━━━ Supplied text
CISOs responsible for overseeing cybersecurity for industrial control system (ICS) networks face challenges that are unique to this environment.
For example, server maintenance is typically performed only once or twice a year, so security patches must wait—if they get applied at all.
Given such constraints, the CISO’s primary challenge is to determine which devices are most at risk from meaningful threats, and then prioritize the process of applying the appropriate controls and mitigations to reduce or eliminate the threats.
As industrial control systems grow in complexity, the ability to evaluate their vulnerability to attack becomes increasingly important to automate.
Security assessment tools usually begin by determining vulnerabilities of individual hosts. Using this and other information, such as connectivity between hosts, it’s possible to show the potential exploits attackers could use and the paths they can take to gain unauthorized access to a device on the ICS network.
Automating this process ensures that every possible attack path is considered, and that the paths contain only those network entities that the intruder is capable of exploiting.
“CIA” defines the device properties that defenders want to protect
Devices and zones in the ICS network may have different defense strategies. These strategies are often dependent on the three properties described in the Common Vulnerability Scoring System (CVSS) specification, which is the widely accepted metric for measuring the severity of individual vulnerabilities.
With this metric, it’s possible to determine the impact of the vulnerability using Confidentiality, Integrity & Availability (CIA):
- Confidentiality refers to limiting information access and disclosure to only authorized users.
- Integrity refers to the trustworthiness and veracity of information.
- Availability refers to the state of readiness for use of a specific component.
━━━━━━
Echo the full text on cybersecurity for industrial control systems back word for word. The records come from a different source than the text.
━━━ Material shown
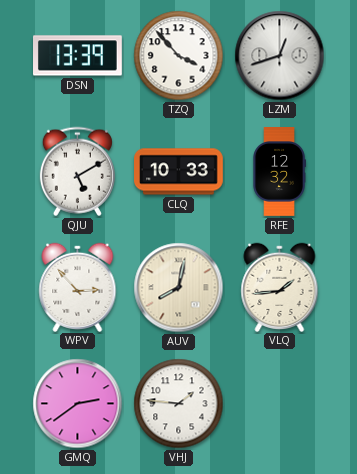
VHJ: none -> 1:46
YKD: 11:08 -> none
━━━━━━
━━━ Material shown
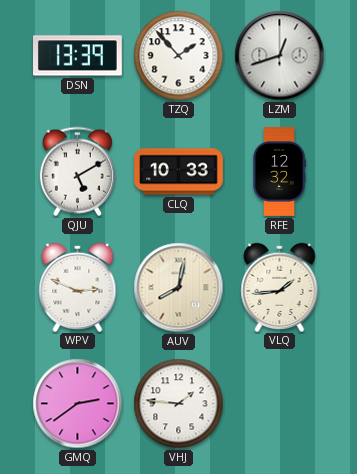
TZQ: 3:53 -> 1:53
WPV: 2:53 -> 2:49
━━━━━━
__Completed exercise__:
CISOs responsible for overseeing cybersecurity for industrial control system (ICS) networks face challenges that are unique to this environment.
For example, server maintenance is typically performed only once or twice a year, so security patches must wait—if they get applied at all.
Given such constraints, the CISO’s primary challenge is to determine which devices are most at risk from meaningful threats, and then prioritize the process of applying the appropriate controls and mitigations to reduce or eliminate the threats.
As industrial control systems grow in complexity, the ability to evaluate their vulnerability to attack becomes increasingly important to automate.
Security assessment tools usually begin by determining vulnerabilities of individual hosts. Using this and other information, such as connectivity between hosts, it’s possible to show the potential exploits attackers could use and the paths they can take to gain unauthorized access to a device on the ICS network.
Automating this process ensures that every possible attack path is considered, and that the paths contain only those network entities that the intruder is capable of exploiting.
“CIA” defines the device properties that defenders want to protect
Devices and zones in the ICS network may have different defense strategies. These strategies are often dependent on the three properties described in the Common Vulnerability Scoring System (CVSS) specification, which is the widely accepted metric for measuring the severity of individual vulnerabilities.
With this metric, it’s possible to determine the impact of the vulnerability using Confidentiality, Integrity & Availability (CIA):
- Confidentiality refers to limiting information access and disclosure to only authorized users.
- Integrity refers to the trustworthiness and veracity of information.
- Availability refers to the state of readiness for use of a specific component.